Intinya, pengelolaan jurnal memerlukan dua tulang punggung utama: tim editor yang mengelola konten, dan tim OJS/IT yang mengelola sistem dan memastikan proses dari submission hingga publishing berjalan dengan baik. Di atas keduanya, dibutuhkan managing editor atau editor-in-chief yang berperan sebagai pemimpin sekaligus journal gardener — sosok yang melayani, menggerakkan, dan memastikan semua fungsi jurnal berjalan optimal.
2. Pentingnya Peran Copyeditor dan Proofreader
Pengalaman saya mengelola REGISTER Journal sejak 2015 menunjukkan bahwa keberhasilan peningkatan skor akreditasi (dari 57 pada 2015 menjadi 74,31 dan meraih Sinta 2 pada 2018) tidak lepas dari peran penting copyeditor dan proofreader.
Di jurnal kami, ada editor yang secara teliti memeriksa ulang setiap artikel sebelum terbit, serta berkomunikasi dengan penulis untuk memperbaiki dan memperkaya referensi.
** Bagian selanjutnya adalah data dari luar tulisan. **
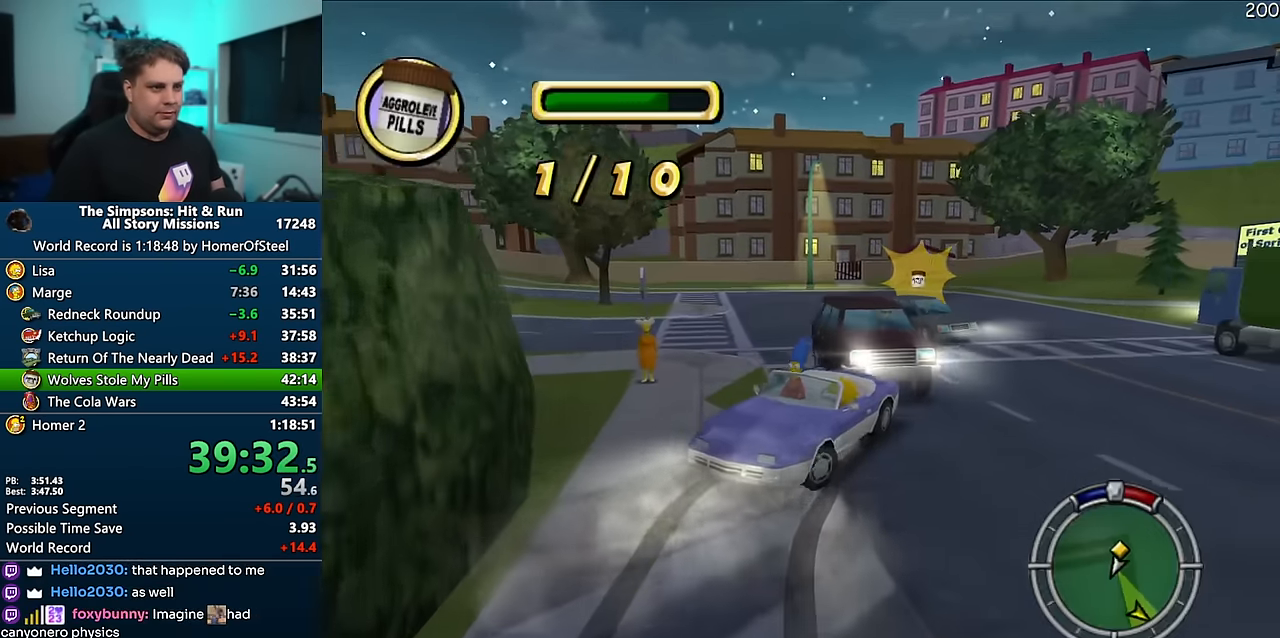
{"buttons": ["A"], "left_stick": "center", "right_stick": "center", "events": [[100, "left_stick", "center"], [234, "right_stick", "center"], [417, "A", "down"]]}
Sebagai informasi, untuk jurnal nasional (Sinta 2) jumlah referensi ideal sekitar 30 sumber, dengan 40–80% di antaranya berasal dari jurnal nasional maupun internasional. Untuk jurnal internasional (Sinta 1), referensi sebaiknya mencapai 60 sumber, dengan mayoritas berasal dari jurnal internasional bereputasi.
Menurut pengalaman Pak Lukman (editor IJAL UPI Bandung, jurnal terindeks Scopus), setiap naskah yang akan diterbitkan di IJAL dicek secara teliti — mulai dari kesesuaian sitasi dalam teks, akurasi referensi, hingga metadata seperti tahun, volume, dan halaman. Meskipun penulis telah menggunakan aplikasi seperti Mendeley atau Zotero, pemeriksaan manual tetap perlu dilakukan untuk memastikan kebenarannya.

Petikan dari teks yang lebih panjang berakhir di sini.